[Point correspondence tracking data]

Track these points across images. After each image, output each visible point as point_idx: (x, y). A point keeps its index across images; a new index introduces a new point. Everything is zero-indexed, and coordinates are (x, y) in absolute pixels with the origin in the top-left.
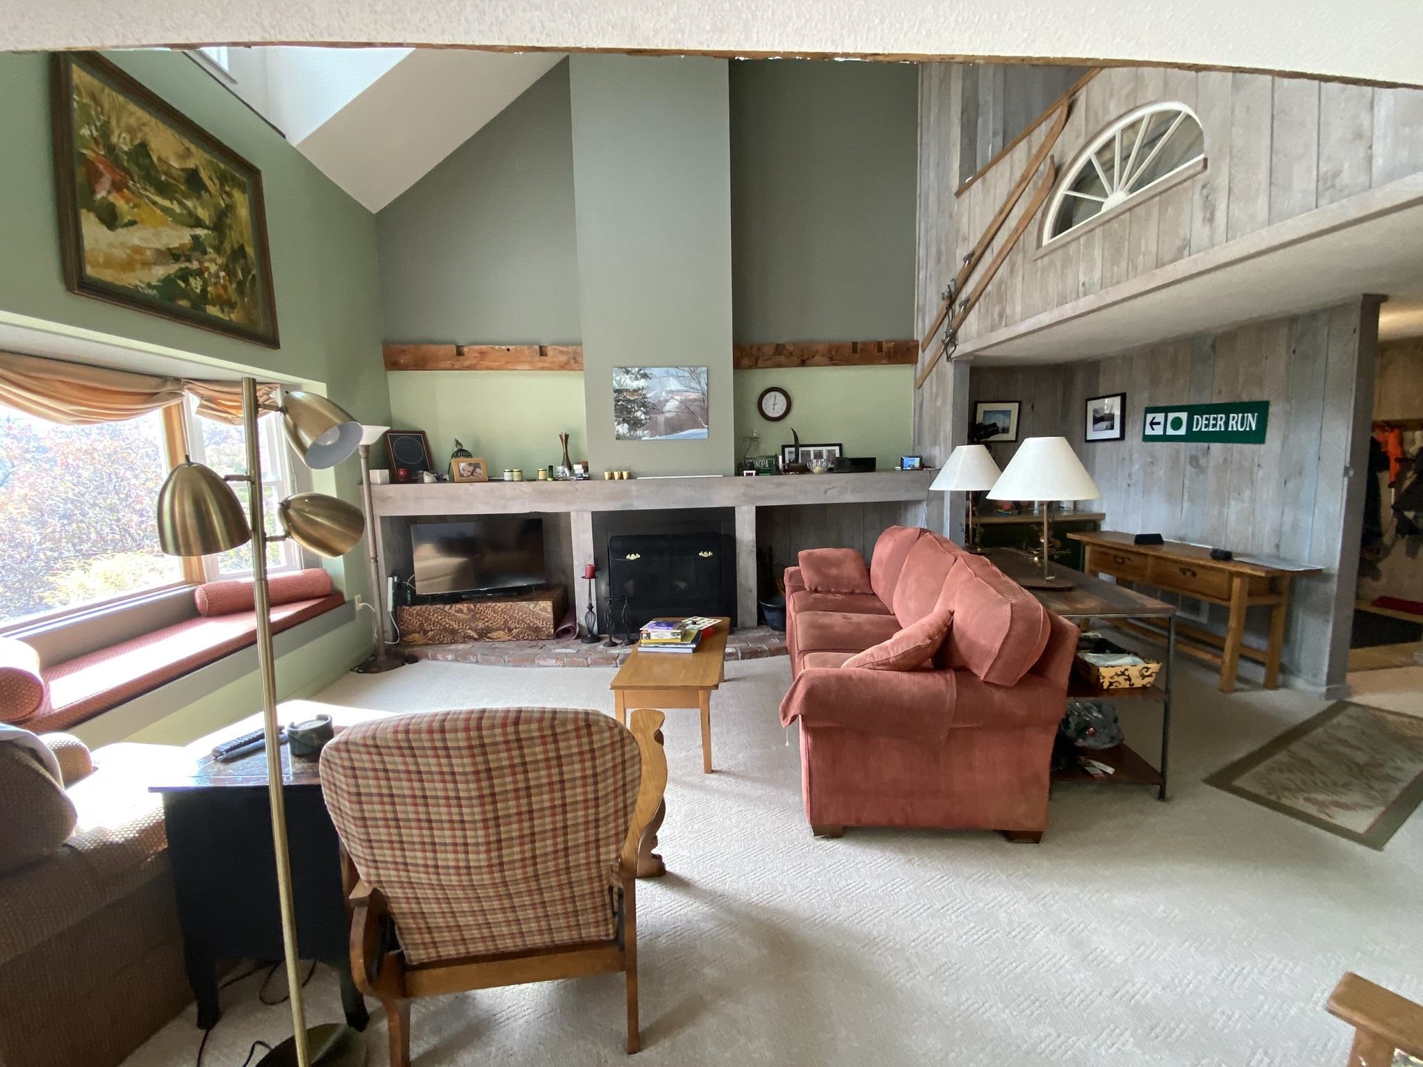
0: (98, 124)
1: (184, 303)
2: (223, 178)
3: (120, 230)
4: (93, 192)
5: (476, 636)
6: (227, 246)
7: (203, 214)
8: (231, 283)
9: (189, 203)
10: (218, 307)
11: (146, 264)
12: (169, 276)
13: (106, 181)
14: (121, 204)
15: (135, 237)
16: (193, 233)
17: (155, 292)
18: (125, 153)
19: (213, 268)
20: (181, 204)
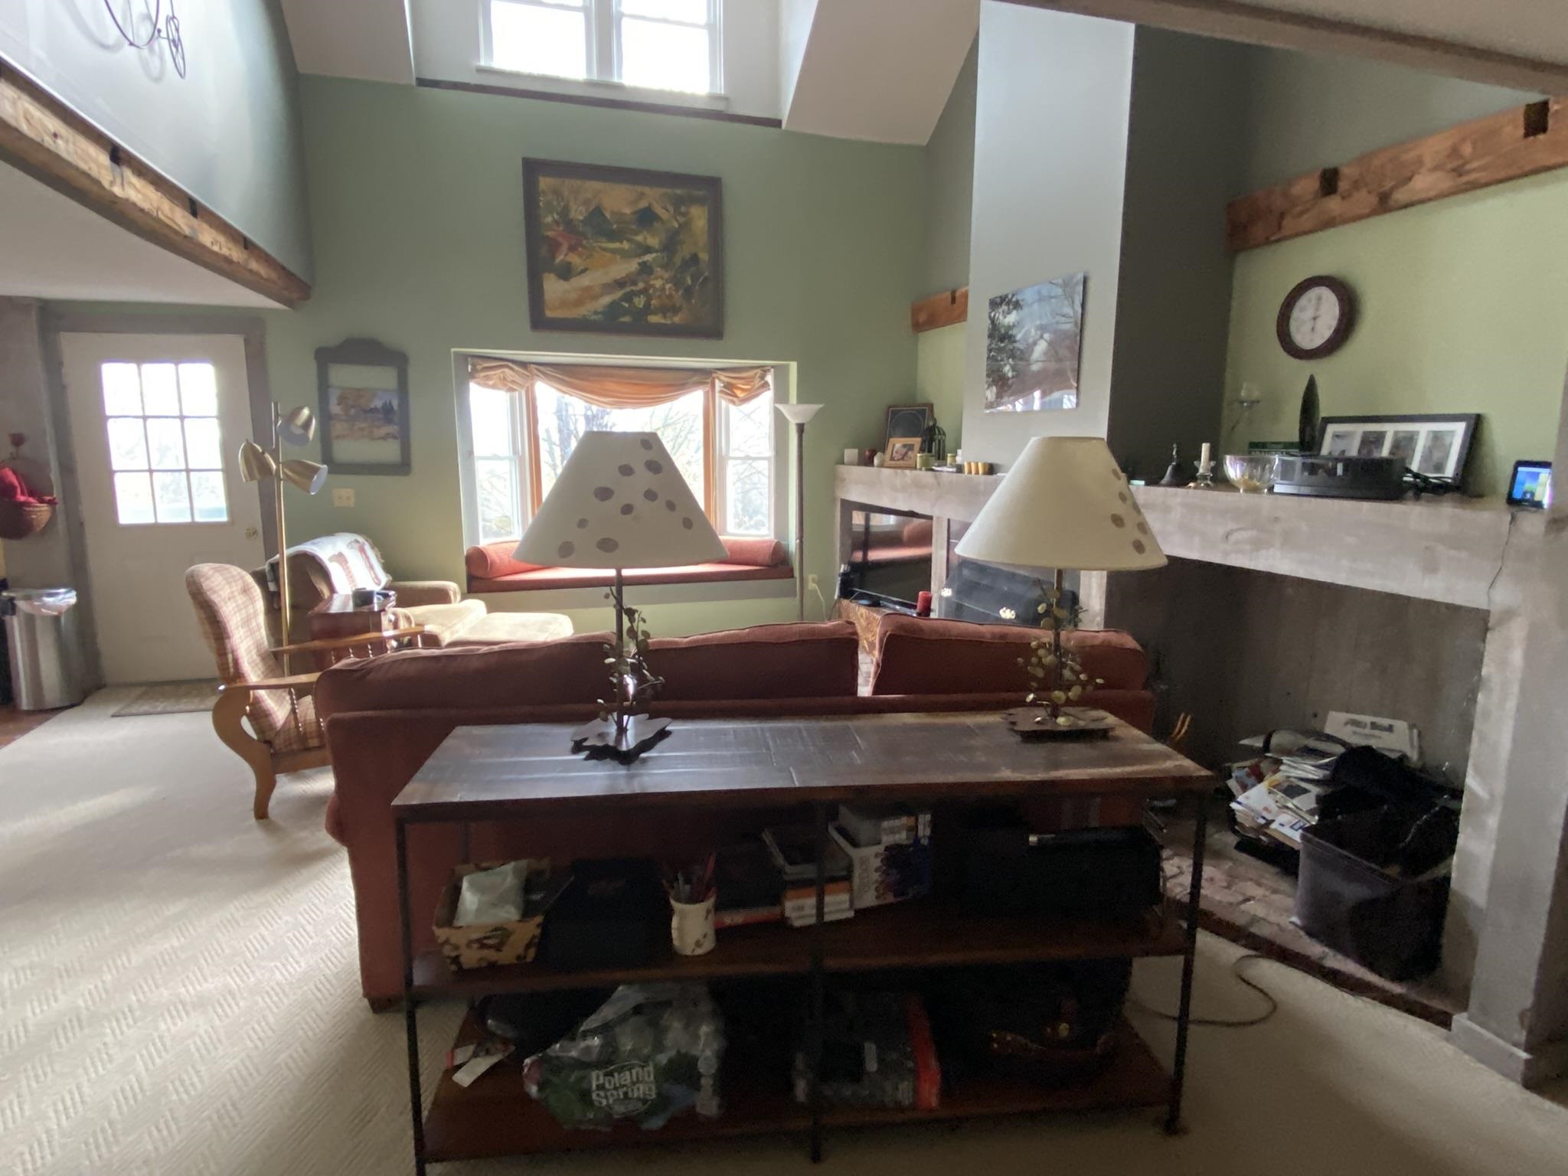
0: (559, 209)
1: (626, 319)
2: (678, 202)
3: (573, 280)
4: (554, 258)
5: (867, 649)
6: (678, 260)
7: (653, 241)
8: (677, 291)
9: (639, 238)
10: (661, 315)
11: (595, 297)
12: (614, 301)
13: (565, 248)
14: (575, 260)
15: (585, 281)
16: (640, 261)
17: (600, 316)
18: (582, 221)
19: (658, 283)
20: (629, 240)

* **Required action**
Leave out the pictures and retype the rest of the entries exactly.

* **Exercise solution**
Track these points across images. After each image, output each visible point as point_idx: (x, y). A point keeps its index across images; a new index introduces a new point. Everything is zero-indexed, and coordinates are (x, y) in absolute pixels with the origin in the top-left.
0: (98, 124)
1: (184, 303)
2: (223, 178)
3: (120, 230)
4: (93, 192)
5: (476, 636)
6: (227, 246)
7: (203, 214)
8: (231, 283)
9: (189, 203)
10: (218, 307)
11: (146, 264)
12: (169, 276)
13: (106, 181)
14: (121, 204)
15: (135, 237)
16: (193, 233)
17: (155, 292)
18: (125, 153)
19: (213, 268)
20: (181, 204)
0: (559, 209)
1: (626, 319)
2: (678, 202)
3: (573, 280)
4: (554, 258)
5: (867, 649)
6: (678, 260)
7: (653, 241)
8: (677, 291)
9: (639, 238)
10: (661, 315)
11: (595, 297)
12: (614, 301)
13: (565, 248)
14: (575, 260)
15: (585, 281)
16: (640, 261)
17: (600, 316)
18: (582, 221)
19: (658, 283)
20: (629, 240)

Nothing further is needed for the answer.